Willie Holdman, Deseret News archives
One of the things that we can be confident of is that God hears and answers our prayers. This truth is perfectly illustrated with the Restoration of Jesus Christ’s gospel to the earth in this dispensation.
As a youth, Joseph Smith was confused by the competing claims of Christian churches during the time of the Second Great Awakening in upstate New York. He did not know where to locate his faith until one day he read from the Bible in James 1:5, “If any of you lack wisdom, let him ask of God, that giveth to all men liberally, and upbraideth not; and it shall be given him.”
After some time, trusting God’s word, Joseph sought out a secluded spot in the grove behind his home and knelt in prayer. His prayer was miraculously answered by the appearance of the Father and the Son and thus began the restoration of Christ’s gospel to the earth with attendant priesthood power, keys and authority to act in God’s name.
Every book of scripture attests to the truth that God hears and answers our prayers. He knows us better than we know ourselves. He will answer in his own time — as is best for us and for the situation at hand. He will not always answer as we desire. Then we are left to exercise our agency and decide if we will obey God and follow his counsel. None of these principles with regards to prayer are surprising to faithful members of The Church of Jesus Christ of Latter-day Saints.
There is, however, one facet of prayer that we perhaps sometimes fail to understand. An event in LDS Church history illustrates this point. In 1834, the Prophet Joseph Smith, in Kirtland, Ohio, was commissioned by the Lord to gather a group of Saints and lead them to the Independence, Mo., area, to rescue fellow members who had been mercilessly persecuted and driven from their lands. The Lord promised Joseph, those who would accompany him and those in Jackson County, Mo., “after your tribulations your redemption, and the redemption of your brethren, even their restoration to the land of Zion, to be established, no more to be thrown down” (Doctrine and Covenants 103:13).
I imagine many were “itching for a fight” to right the wrongs perpetrated against them and with this revelation anticipated a great and glorious battle, avenging themselves against their enemies, much like the Israelites who destroyed the wicked as they entered the “promised land.”
After traveling more than 800 miles, on foot, in heat and humidity, poorly equipped and poorly fed, amidst some contention and complaining, sickness and death, the Prophet Joseph Smith addressed them. He knew the Lord had directed him to gather and arm men and lead them to Independence to “redeem (their) brethren.” He knew what they anticipated.
At that point, he shared with them the Lord’s command, “I do not require at their hands to fight the battles of Zion; for, as I said in a former commandment, even so will I fulfill — I will fight your battles” (Doctrine and Covenants 105:14). The group was disbanded and told to return home. The Saints were not to fight, rather they were to “sue for peace, not only to the people that have smitten you, but also to all people; And lift up an ensign of peace, and make a proclamation of peace unto the ends of the earth according to the voice of the Spirit which is in you, and all things shall work together for your good” (Doctrine and Covenants 105:38-40).

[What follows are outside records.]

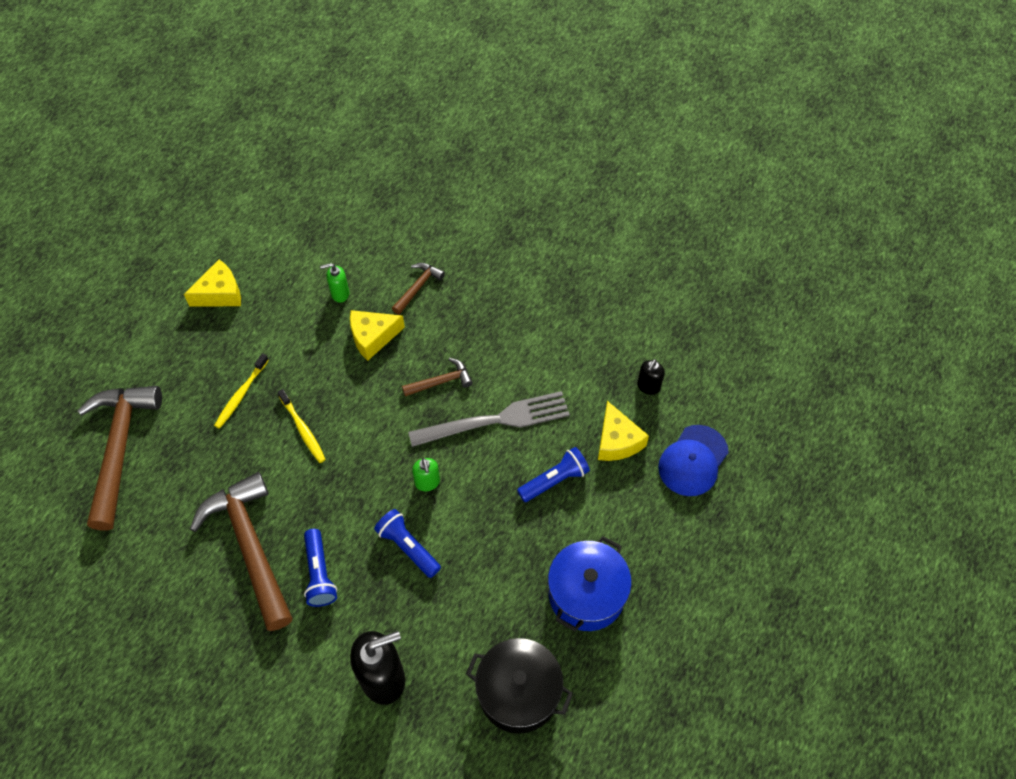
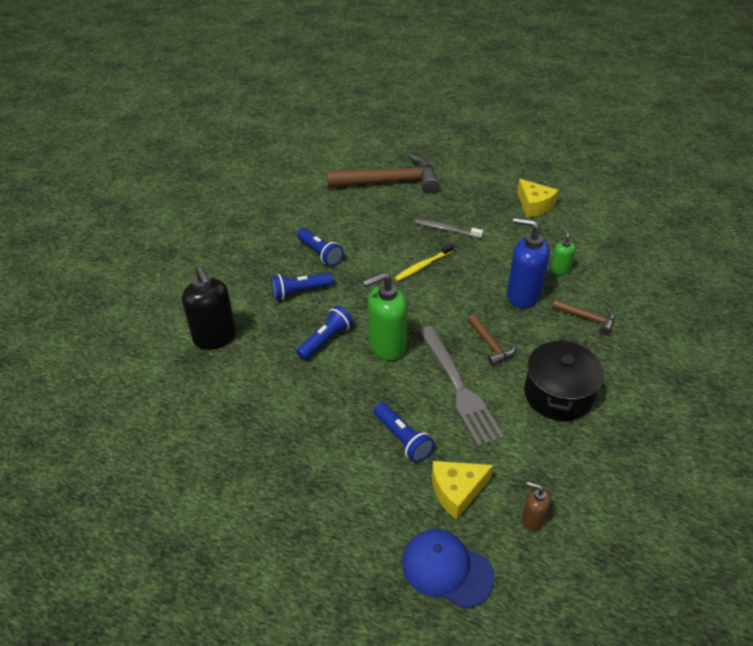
camera: 85 degrees right, 15 degrees down
brown hammer [190,472,293,631] -> blue flashlight [297,228,344,266]
yellow toothbrush [214,353,269,429] -> grey toothbrush [415,219,483,239]
yellow cheese [350,310,405,361] -> blue soap dispenser [507,217,550,308]
green soap dispenser [412,458,440,491] -> green soap dispenser [363,272,408,360], size x1.96
black pot [466,638,573,734] -> black pot moved to [524,339,604,421]
blue pot [548,536,632,631] -> none
black soap dispenser [637,359,665,395] -> brown soap dispenser [522,481,550,531]

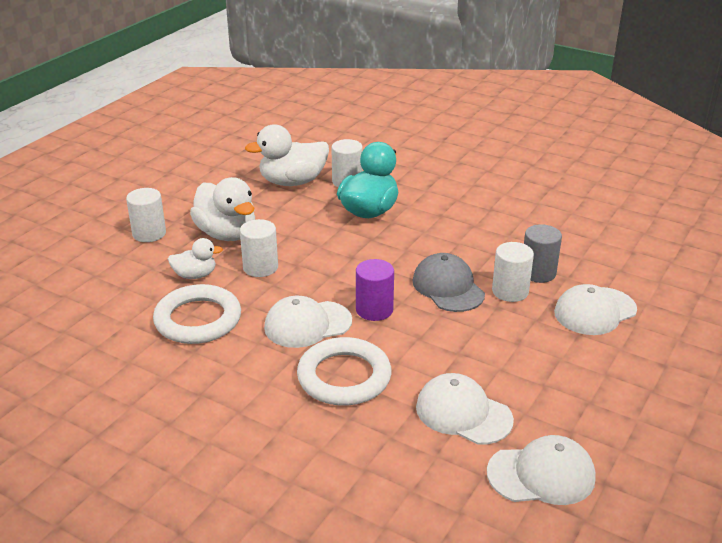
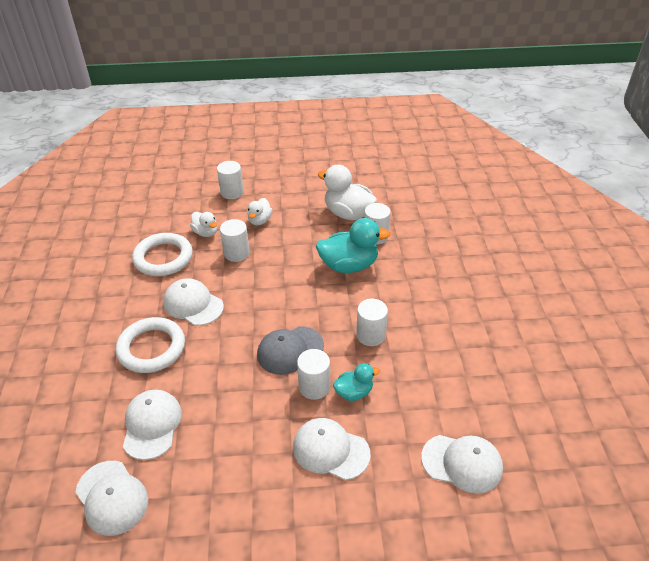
camera: 55 degrees right, 10 degrees up
white duck [190,177,255,241] -> white duck [247,198,272,225], size x0.55
purple cylinder [356,259,394,321] -> none
grey cap [412,253,485,312] -> grey cap turned 150 degrees counterclockwise [257,326,324,375]
grey cylinder [524,224,562,283] -> turquoise duck [333,363,380,401]
none -> white cylinder [356,299,388,346]
none -> white cap [421,435,503,494]

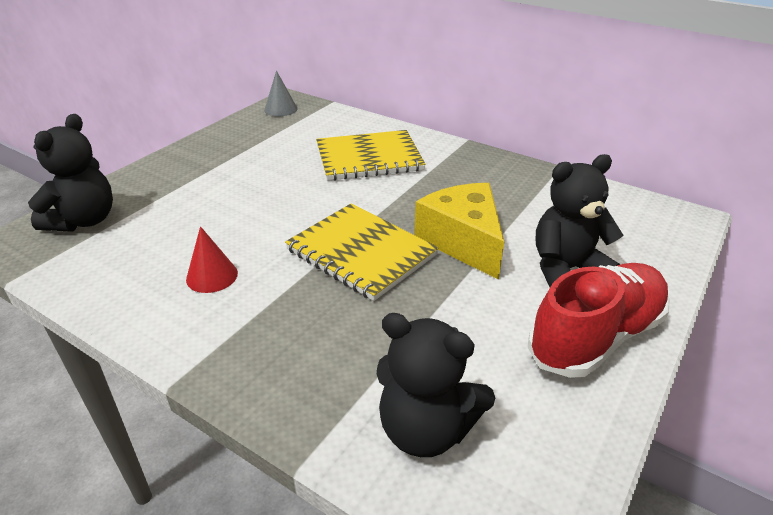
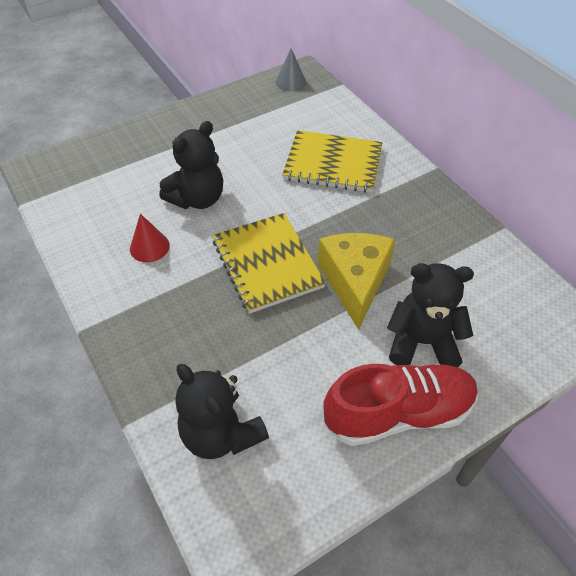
camera: 25 degrees right, 15 degrees up
black teddy bear [28,114,113,232] -> black teddy bear moved to [159,121,223,209]

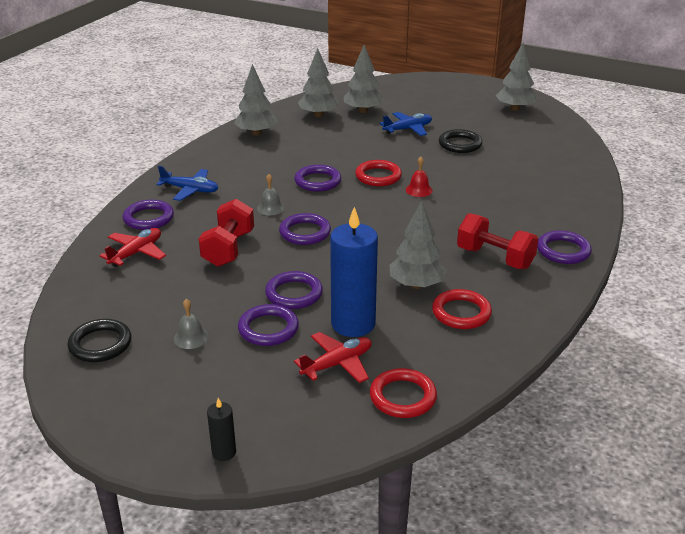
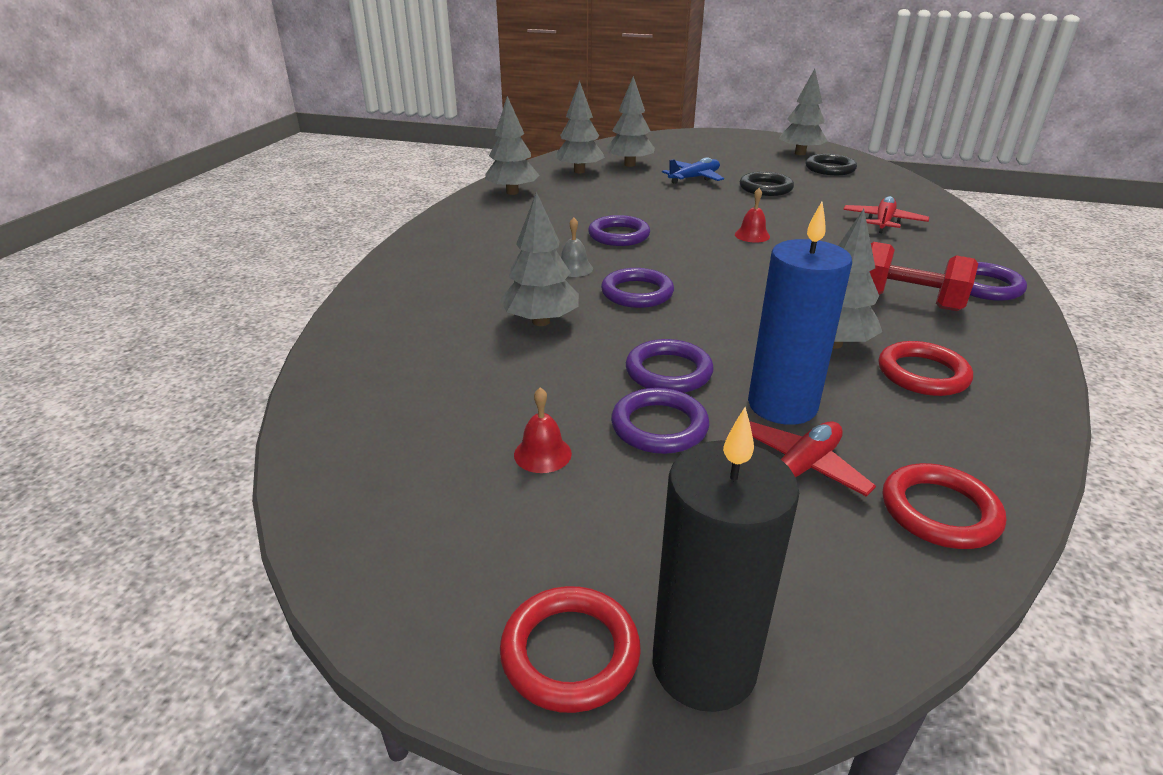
camera: 10 degrees left, 0 degrees up
black ring [67,319,132,362] -> black ring moved to [806,154,857,175]
red plane [99,228,166,267] -> red plane moved to [843,196,929,233]
purple ring [122,200,174,230] -> none
blue plane [156,166,218,201] -> none
grey bell [174,299,209,349] -> red bell [514,387,572,473]
red dumbbell [199,199,254,267] -> grey tree [500,191,579,326]
black candle [207,398,236,461] -> black candle [653,407,799,712], size x2.19
red ring [355,160,402,186] -> red ring moved to [500,586,641,713]

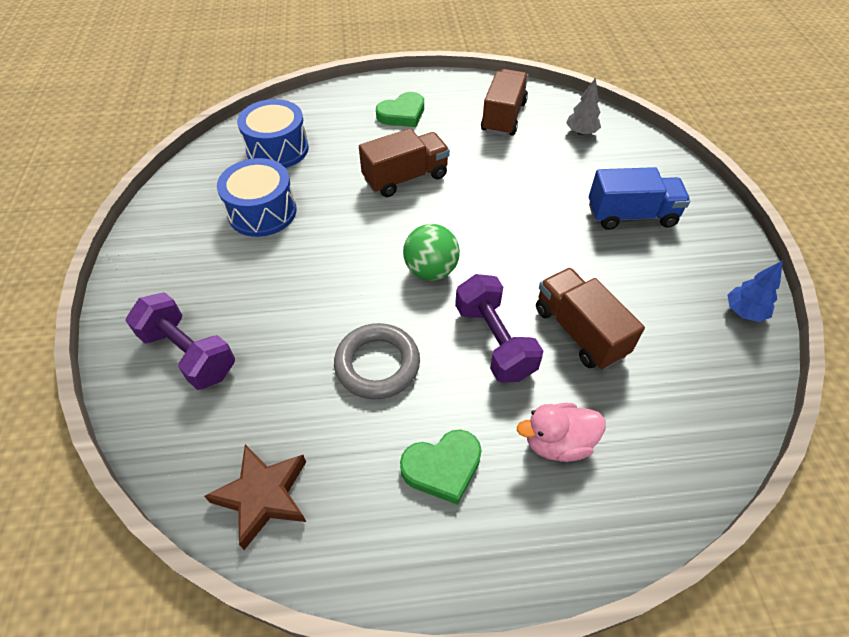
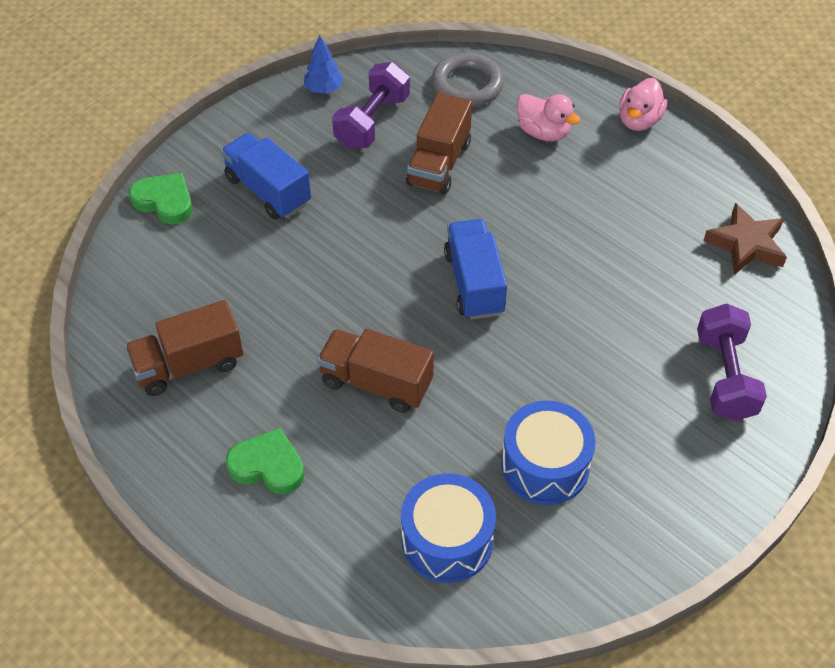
camera: 130 degrees left, 0 degrees up
grey ring [334,323,420,399] -> grey ring moved to [431,53,504,107]
green heart [400,430,482,505] -> green heart moved to [129,173,193,224]
green ball [403,224,460,281] -> blue truck [444,219,507,320]
purple dumbbell [455,274,543,383] -> purple dumbbell moved to [332,62,410,149]
grey tree [566,77,601,135] -> none
none -> pink duck [619,78,667,131]

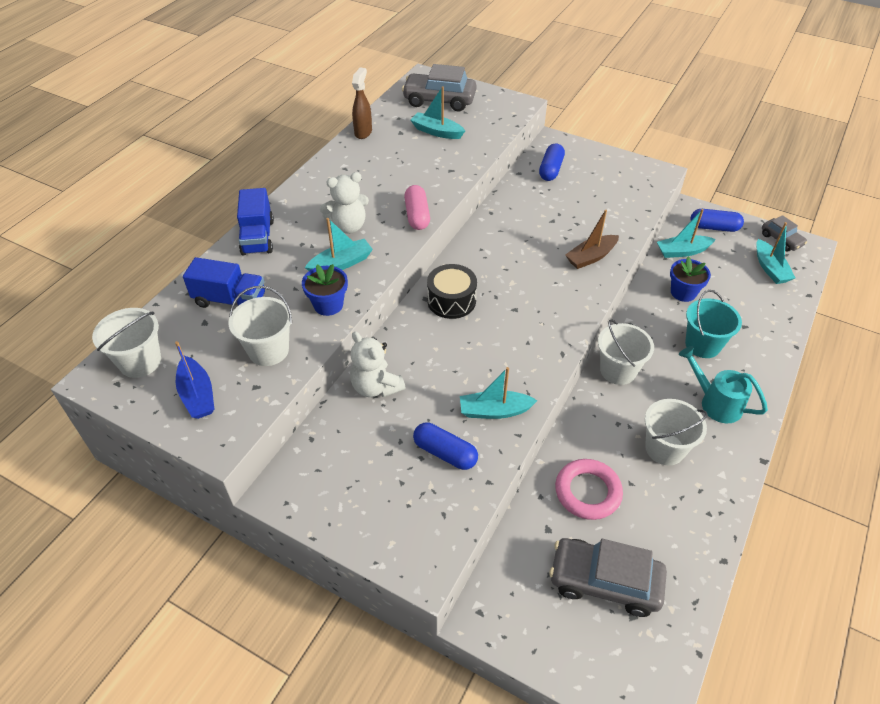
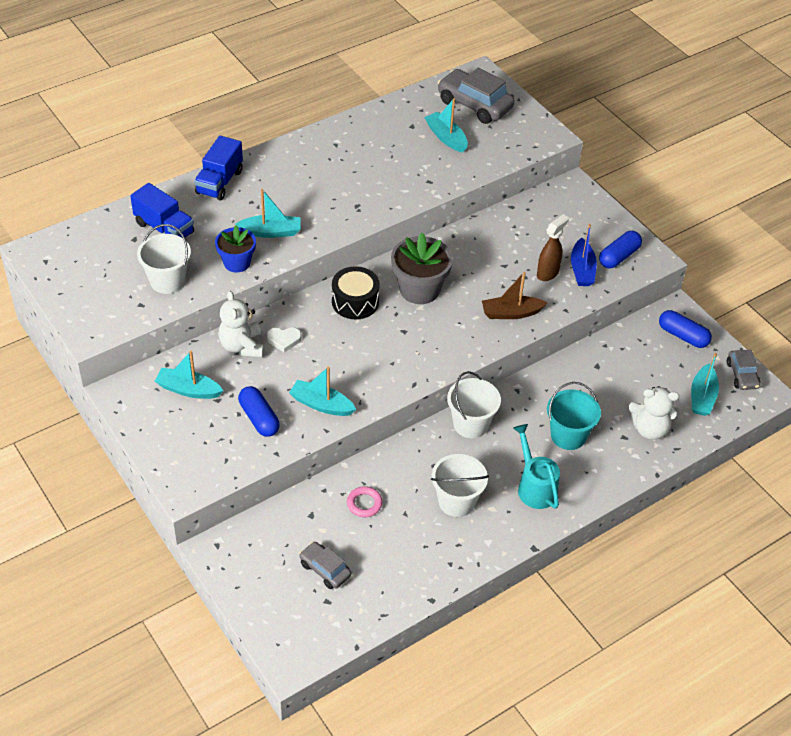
camera: 25 degrees right, 0 degrees up
white bucket [92,308,161,378] -> none
blue boat [175,341,214,419] -> blue boat moved to [571,224,597,286]
white teddy bear [320,172,369,234] -> white teddy bear moved to [629,386,680,440]
brown spray bottle [352,68,372,139] -> brown spray bottle moved to [537,214,569,281]
pink capsule [404,185,430,230] -> none
blue capsule [539,143,565,181] -> blue capsule moved to [599,231,642,268]
grey car [549,538,667,617] -> grey car [299,542,351,589], size x0.57
pink ring [555,459,623,520] -> pink ring [347,486,383,517], size x0.59
turquoise boat [657,209,716,258] -> turquoise boat moved to [155,351,223,399]
blue flower pot [670,256,711,302] -> none
none -> white heart [267,327,302,353]
none -> grey flower pot [391,233,453,304]

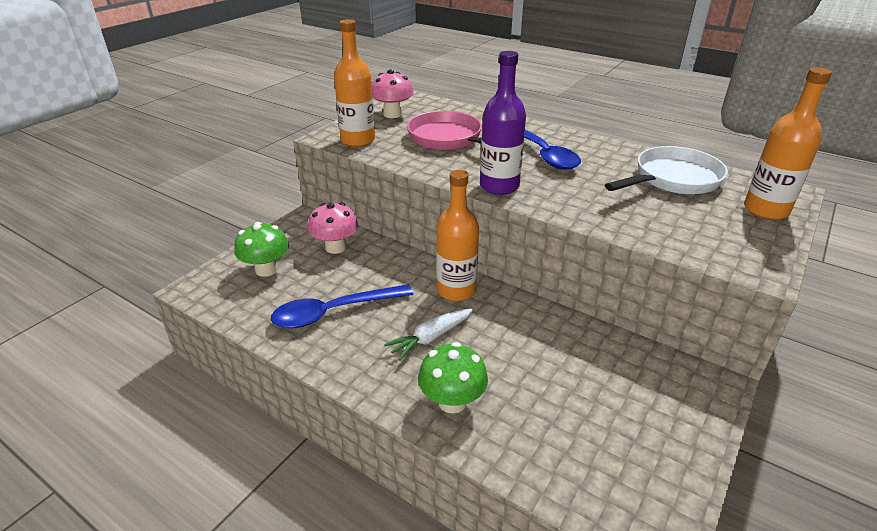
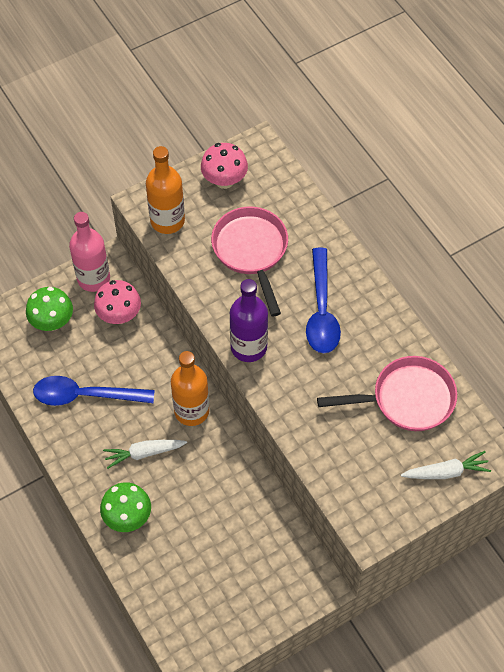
camera: 25 degrees right, 25 degrees up
white pan [605,146,728,194] -> pink pan [317,356,457,431]
orange bottle [744,67,832,220] -> white carrot [401,451,491,479]
none -> pink bottle [69,212,110,292]

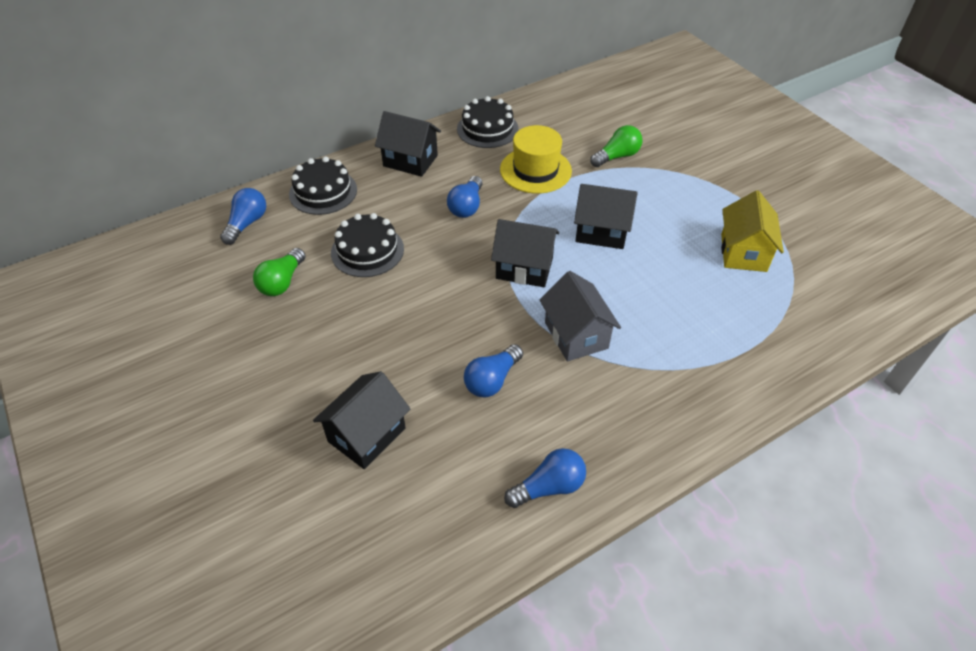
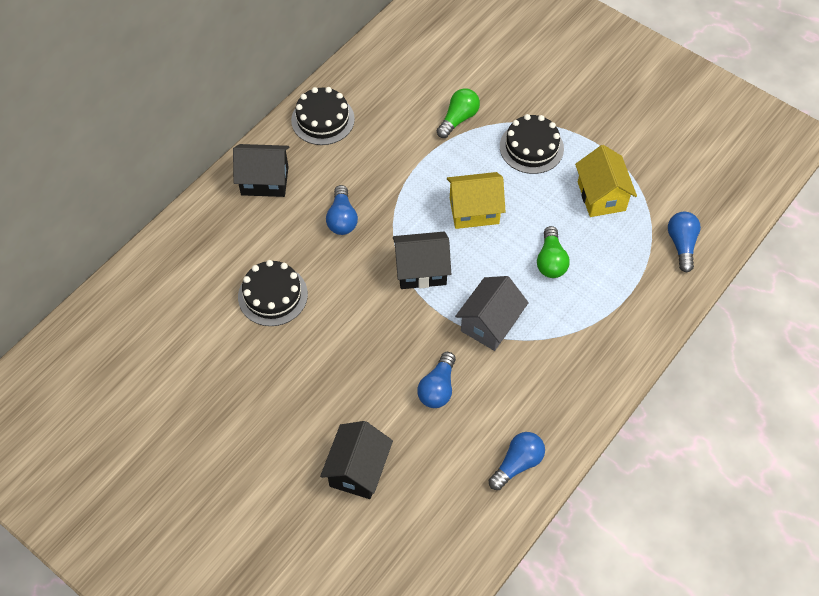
camera: 20 degrees left, 10 degrees up
blue light bulb [220,188,266,245] -> blue light bulb moved to [668,212,701,272]
green light bulb [253,248,305,296] -> green light bulb moved to [537,226,570,278]
black cake [289,156,357,215] -> black cake moved to [500,114,564,174]
yellow hat [500,125,572,194] -> none
grey house [539,271,621,361] -> grey house turned 75 degrees clockwise [455,276,529,351]
black house [574,184,638,249] -> yellow house [447,172,506,229]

Some of the brethren were upset — to put it mildly. Others were disquieted, many were trusting and obeyed.
Were the men misguided in their march to redeem Zion?
And this story illustrates a great truth regarding prayer. We sometimes think the Lord has not answered our prayers. However, at times, it is not that our prayers are not answered, but rather they are not answered in the way we expected.